Quando il mare invade i fiumi: la risalita del cuneo salino

Cosa succederebbe se l’acqua salata contaminasse le nostre riserve d’acqua dolce? Se il mare risalisse lungo i fiumi e si infiltrasse nelle falde acquifere? Se non potessimo più usare quell’acqua per l’agricoltura e l’allevamento? 

Il termine tecnico per questo fenomeno è “innalzamento del cuneo salino” ed è tipico delle zone costiere in cui i flussi salati si incuneano sotto le correnti dolci. La presenza dei sali minerali nell’acqua marina, infatti, fa sì che questa sia più densa rispetto a quella dolce e le fa assumere una forma a cuneo quando incontra quest’ultima. 

Caratteristica naturale delle coste, diviene un problema quando l’acqua salata comincia a risalire verso l’entroterra. 

L’innalzamento dei livelli del mare e la crescente siccità stanno incrementando tale fenomeno riducendo l’acqua dolce disponibile. La situazione viene peggiorata dalla costruzione di canali, dall’estrazione di risorse idriche per uso agricolo e dall’urbanizzazione che diminuiscono le riserve facilitando la risalita dei flussi salmastri.

Non solo viene a mancare l’acqua disponibile, ma l’innalzamento del cuneo salino ha dirette ripercussioni sull’ecosistema minando la salute delle piante che non possono più abbeverarsi dal sottosuolo e rendendo impossibile l’agricoltura in certi terreni. Talvolta può estendersi fino agli acquedotti peggiorando l’approvvigionamento dei centri abitati. 

immagine di: Jooja, CC BY-SA 4.0 <https://creativecommons.org/licenses/by-sa/4.0>, via Wikimedia Commons

Le cause della velocità della risalita del cuneo salino sono principalmente due: 

  1. L’innalzamento dei mari che porta l’acqua salata a risalire lungo i fiumi;
  2. la siccità che prosciuga i corsi d’acqua limitando il contrasto che l’acqua dolce esercita su quella salata.

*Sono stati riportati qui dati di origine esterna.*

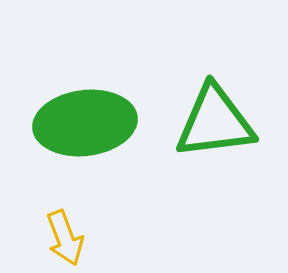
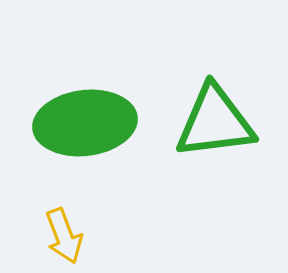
yellow arrow: moved 1 px left, 2 px up
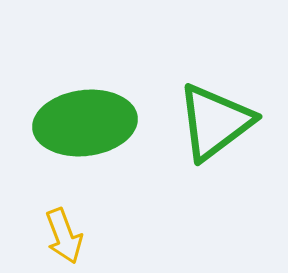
green triangle: rotated 30 degrees counterclockwise
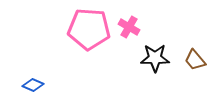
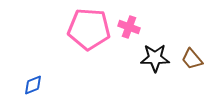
pink cross: rotated 10 degrees counterclockwise
brown trapezoid: moved 3 px left, 1 px up
blue diamond: rotated 45 degrees counterclockwise
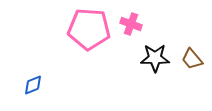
pink cross: moved 2 px right, 3 px up
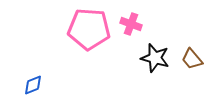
black star: rotated 16 degrees clockwise
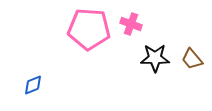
black star: rotated 16 degrees counterclockwise
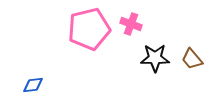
pink pentagon: rotated 18 degrees counterclockwise
blue diamond: rotated 15 degrees clockwise
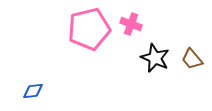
black star: rotated 24 degrees clockwise
blue diamond: moved 6 px down
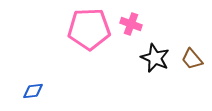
pink pentagon: rotated 12 degrees clockwise
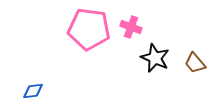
pink cross: moved 3 px down
pink pentagon: rotated 9 degrees clockwise
brown trapezoid: moved 3 px right, 4 px down
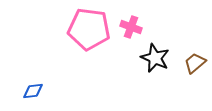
brown trapezoid: rotated 90 degrees clockwise
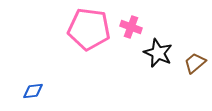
black star: moved 3 px right, 5 px up
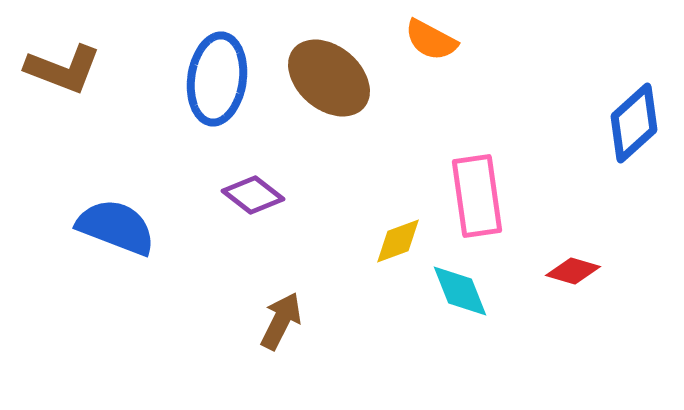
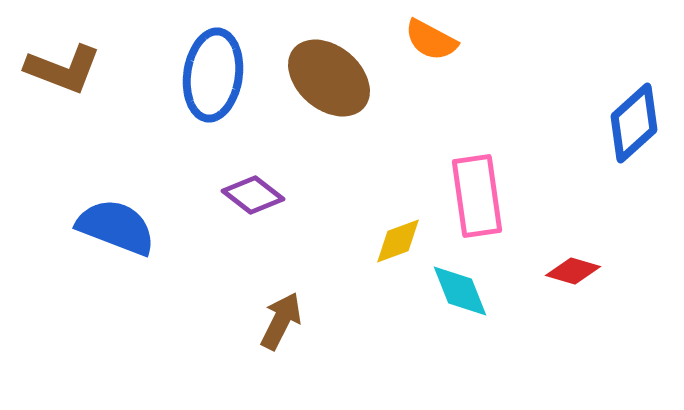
blue ellipse: moved 4 px left, 4 px up
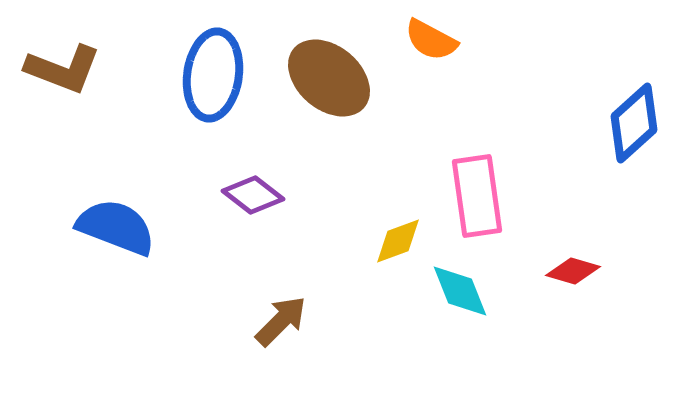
brown arrow: rotated 18 degrees clockwise
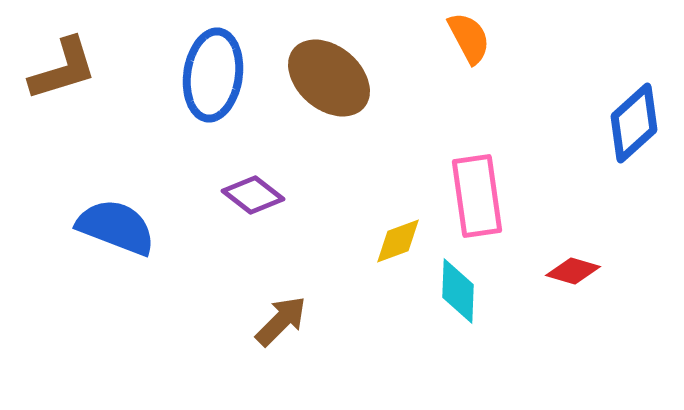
orange semicircle: moved 38 px right, 2 px up; rotated 146 degrees counterclockwise
brown L-shape: rotated 38 degrees counterclockwise
cyan diamond: moved 2 px left; rotated 24 degrees clockwise
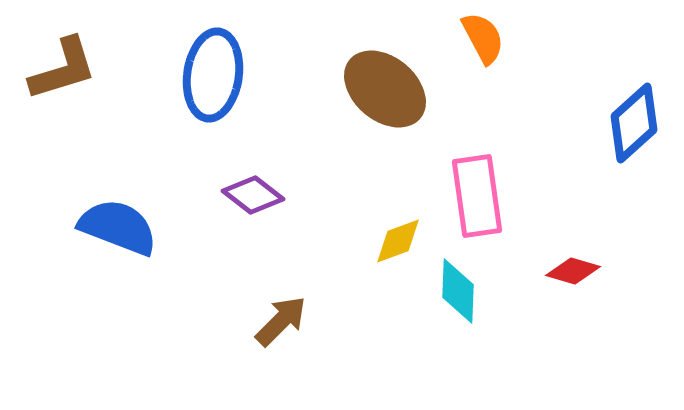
orange semicircle: moved 14 px right
brown ellipse: moved 56 px right, 11 px down
blue semicircle: moved 2 px right
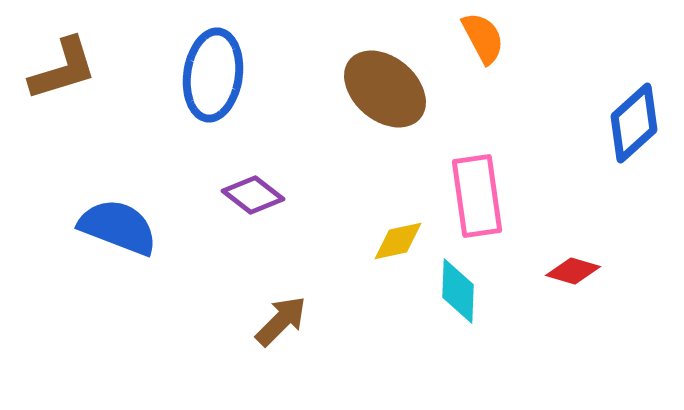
yellow diamond: rotated 8 degrees clockwise
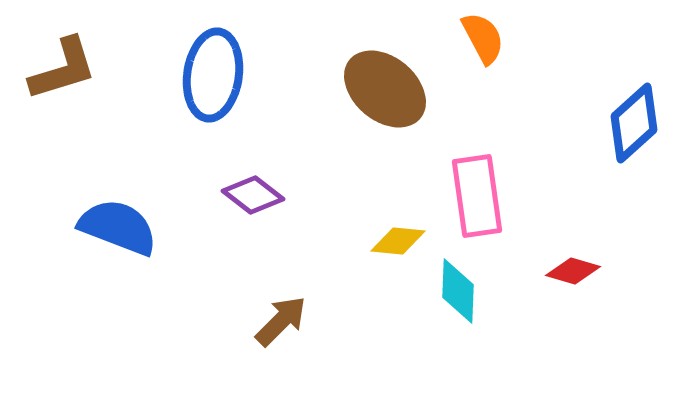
yellow diamond: rotated 18 degrees clockwise
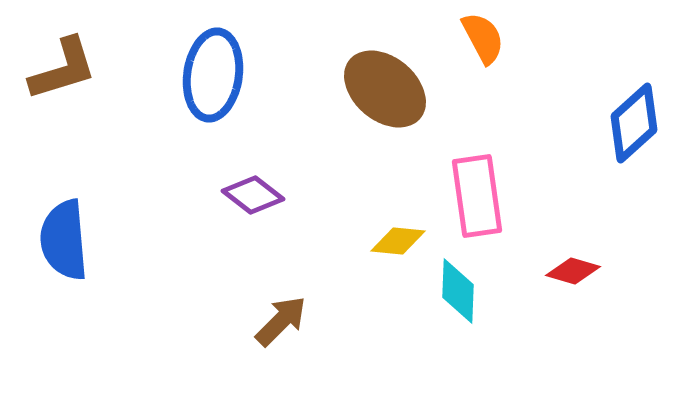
blue semicircle: moved 54 px left, 13 px down; rotated 116 degrees counterclockwise
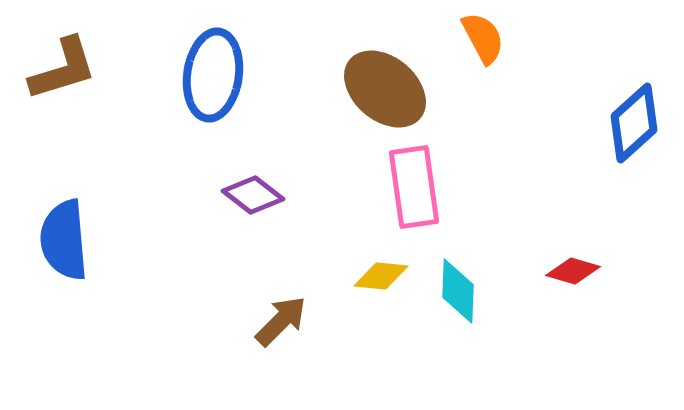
pink rectangle: moved 63 px left, 9 px up
yellow diamond: moved 17 px left, 35 px down
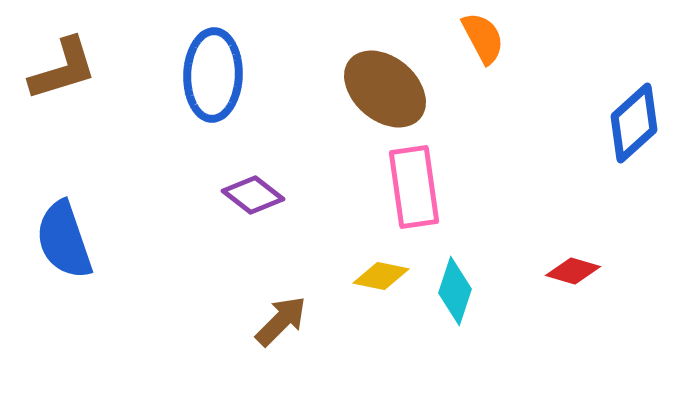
blue ellipse: rotated 6 degrees counterclockwise
blue semicircle: rotated 14 degrees counterclockwise
yellow diamond: rotated 6 degrees clockwise
cyan diamond: moved 3 px left; rotated 16 degrees clockwise
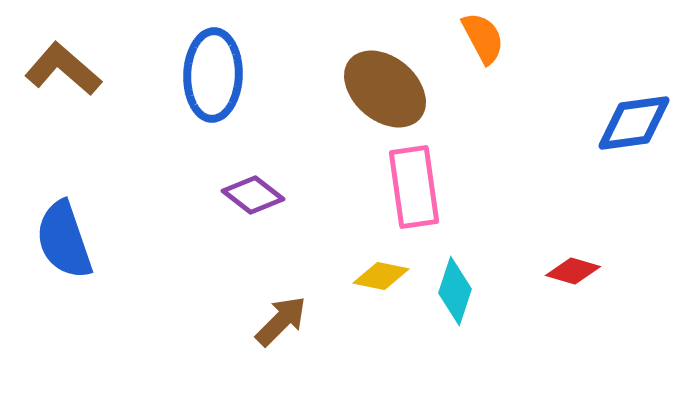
brown L-shape: rotated 122 degrees counterclockwise
blue diamond: rotated 34 degrees clockwise
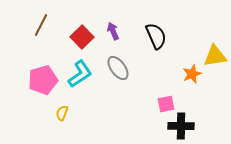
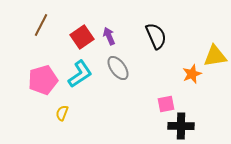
purple arrow: moved 4 px left, 5 px down
red square: rotated 10 degrees clockwise
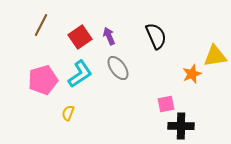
red square: moved 2 px left
yellow semicircle: moved 6 px right
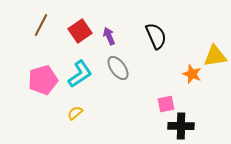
red square: moved 6 px up
orange star: rotated 30 degrees counterclockwise
yellow semicircle: moved 7 px right; rotated 28 degrees clockwise
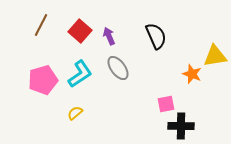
red square: rotated 15 degrees counterclockwise
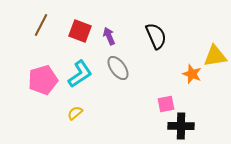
red square: rotated 20 degrees counterclockwise
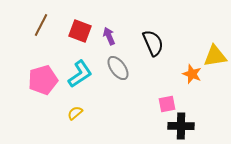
black semicircle: moved 3 px left, 7 px down
pink square: moved 1 px right
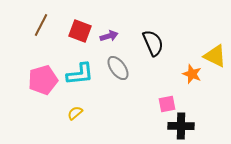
purple arrow: rotated 96 degrees clockwise
yellow triangle: rotated 35 degrees clockwise
cyan L-shape: rotated 28 degrees clockwise
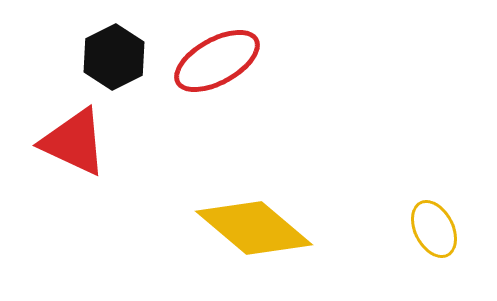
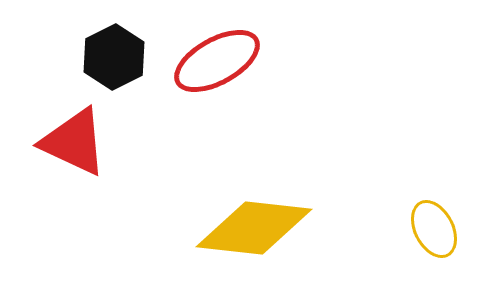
yellow diamond: rotated 34 degrees counterclockwise
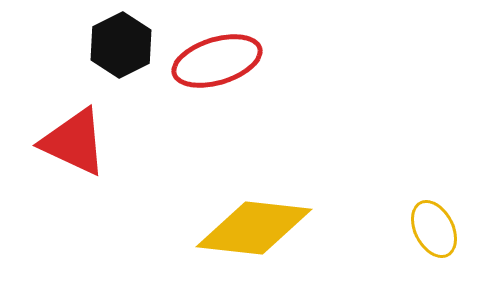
black hexagon: moved 7 px right, 12 px up
red ellipse: rotated 12 degrees clockwise
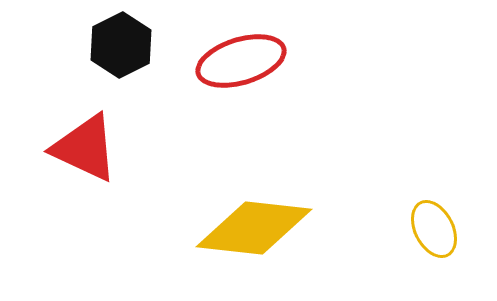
red ellipse: moved 24 px right
red triangle: moved 11 px right, 6 px down
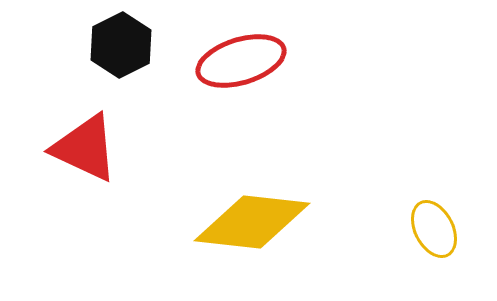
yellow diamond: moved 2 px left, 6 px up
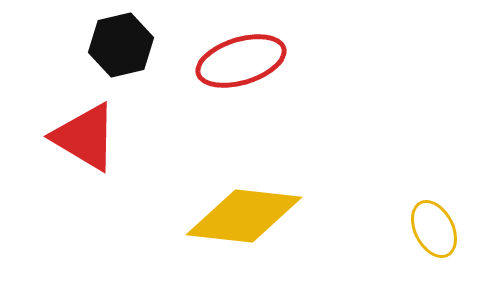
black hexagon: rotated 14 degrees clockwise
red triangle: moved 11 px up; rotated 6 degrees clockwise
yellow diamond: moved 8 px left, 6 px up
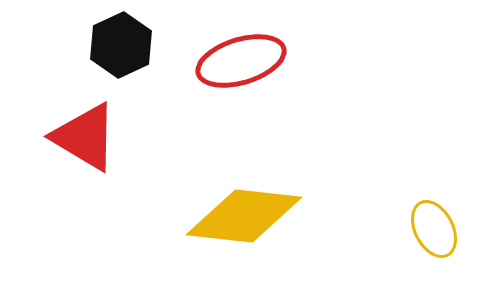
black hexagon: rotated 12 degrees counterclockwise
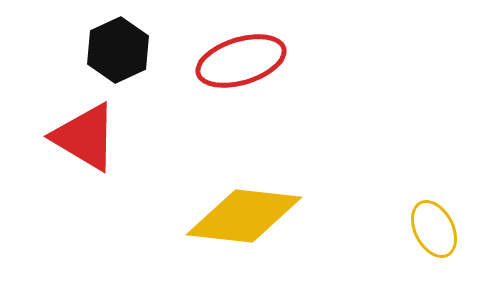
black hexagon: moved 3 px left, 5 px down
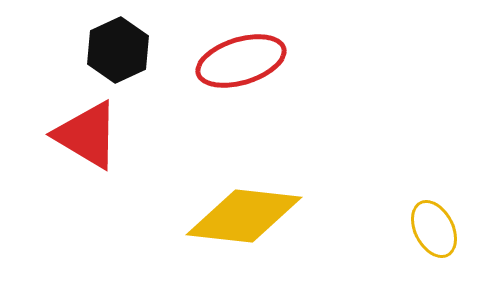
red triangle: moved 2 px right, 2 px up
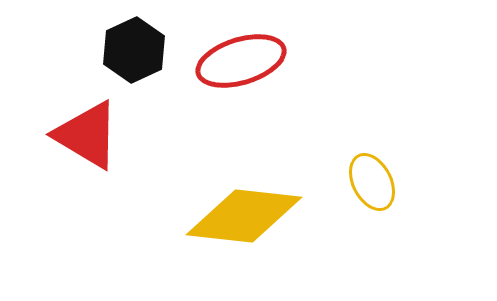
black hexagon: moved 16 px right
yellow ellipse: moved 62 px left, 47 px up
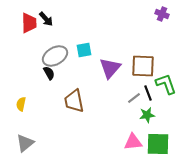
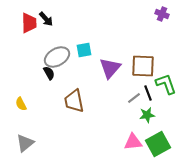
gray ellipse: moved 2 px right, 1 px down
yellow semicircle: rotated 40 degrees counterclockwise
green square: rotated 30 degrees counterclockwise
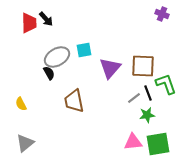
green square: rotated 20 degrees clockwise
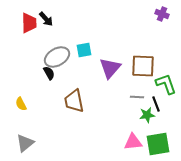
black line: moved 8 px right, 11 px down
gray line: moved 3 px right, 1 px up; rotated 40 degrees clockwise
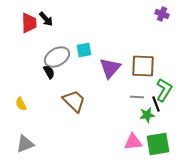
black semicircle: moved 1 px up
green L-shape: moved 2 px left, 6 px down; rotated 50 degrees clockwise
brown trapezoid: rotated 145 degrees clockwise
gray triangle: moved 1 px down; rotated 18 degrees clockwise
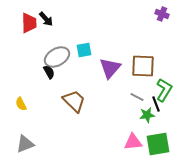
gray line: rotated 24 degrees clockwise
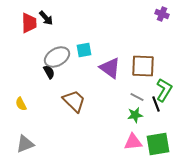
black arrow: moved 1 px up
purple triangle: rotated 35 degrees counterclockwise
green star: moved 12 px left
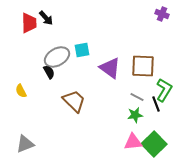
cyan square: moved 2 px left
yellow semicircle: moved 13 px up
green square: moved 4 px left; rotated 35 degrees counterclockwise
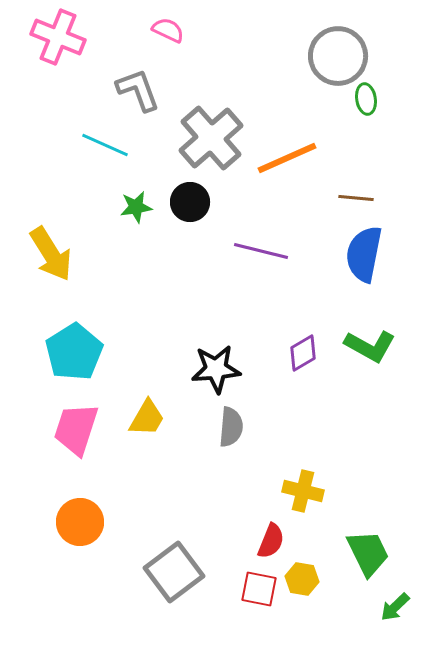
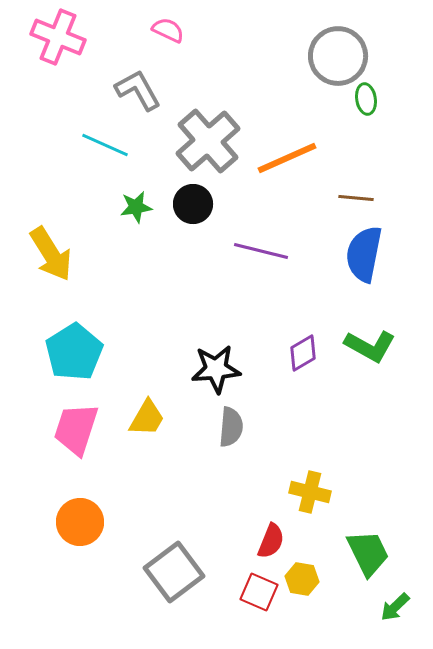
gray L-shape: rotated 9 degrees counterclockwise
gray cross: moved 3 px left, 3 px down
black circle: moved 3 px right, 2 px down
yellow cross: moved 7 px right, 1 px down
red square: moved 3 px down; rotated 12 degrees clockwise
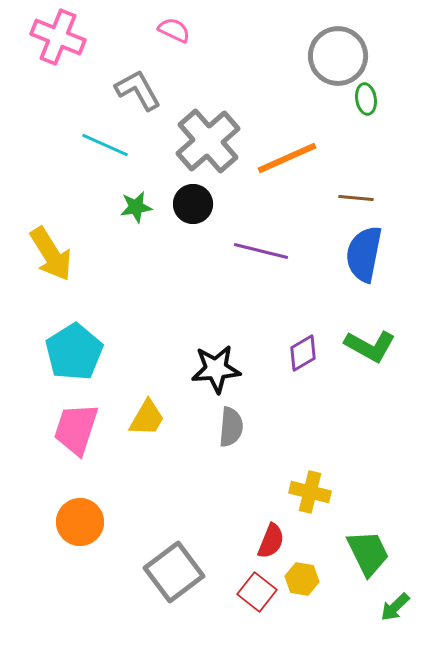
pink semicircle: moved 6 px right
red square: moved 2 px left; rotated 15 degrees clockwise
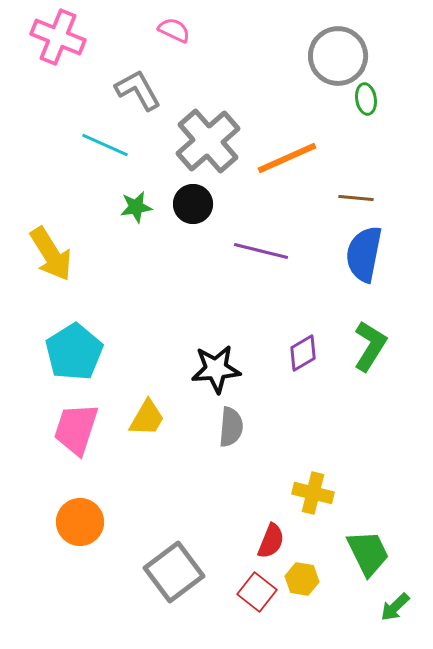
green L-shape: rotated 87 degrees counterclockwise
yellow cross: moved 3 px right, 1 px down
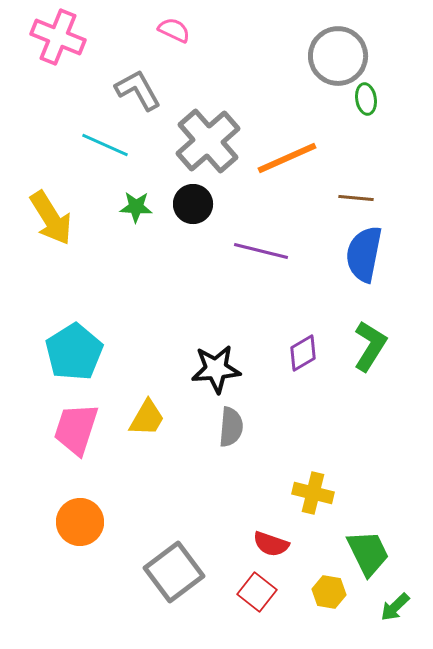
green star: rotated 12 degrees clockwise
yellow arrow: moved 36 px up
red semicircle: moved 3 px down; rotated 87 degrees clockwise
yellow hexagon: moved 27 px right, 13 px down
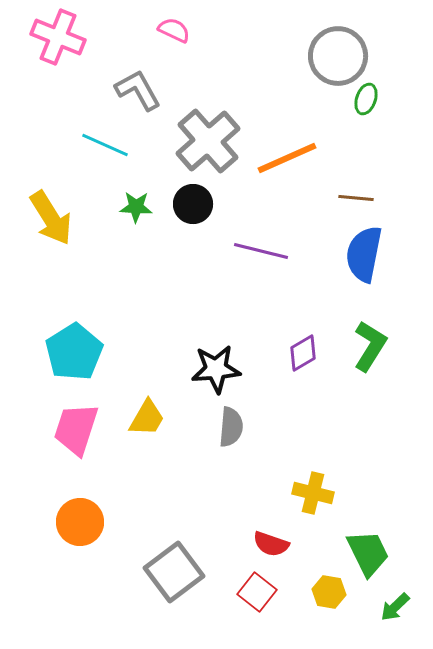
green ellipse: rotated 28 degrees clockwise
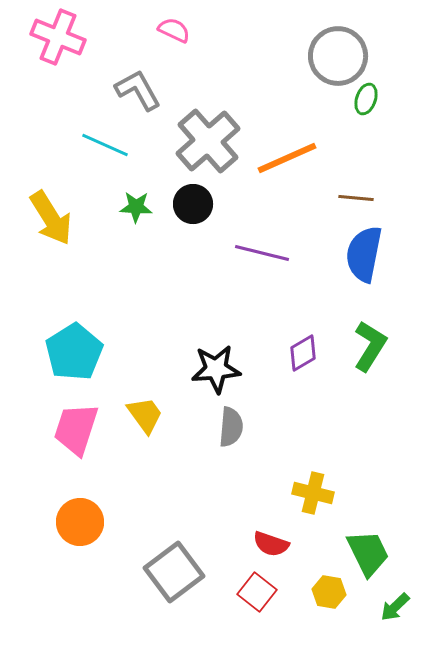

Un tempo per limitare gli effetti nocivi dell’infiltrazione salina si usavano le barriere mobili antisale messe alla foce dei fiumi ma, per funzionare, hanno bisogno che passi abbastanza acqua e oggi, di acqua, non ce n’è più. 

Le piogge sono meno abbondanti, il caldo prosciuga l’idrosfera, il riscaldamento climatico porta alla fusione prematura dei ghiacci invernali che, dissolvendosi in primavera e non più in estate, privano i torrenti dell’apporto idrico nei mesi più caldi. A questo si somma un modello economico e di produzione agricola che usa ingenti quantità d’acqua prelevando dai fiumi prima che possa giungere al mare per esercitare la sua forza di contrasto alla risalita dei flutti salati. 

Emblema italiano di questo fenomeno è il Po. Il fiume più lungo d’Italia. 

Sulle sue sponde le colture diventano pian piano marroni e le piante muoiono, silenziosamente e inesorabilmente. Non solo non c’è più acqua, ma quella che rimane è salata e non si può usare per l’agricoltura. 

Il cuneo salino nel Po è risalito di più di 25 km.  

Sono necessari interventi urbani per fermare il mare che invade i fiumi. 

Nel Po una barriera antisale c’è già, solo che, per svolgere il suo lavoro, necessita che la portata del fiume sia di almeno 450 metri cubi al secondo; da mesi, però, il Po ha una portata di 200 m3/s.

La velocità dei cambiamenti climatici è superiore a quella di realizzazione delle opere pubbliche per adattarci a esso.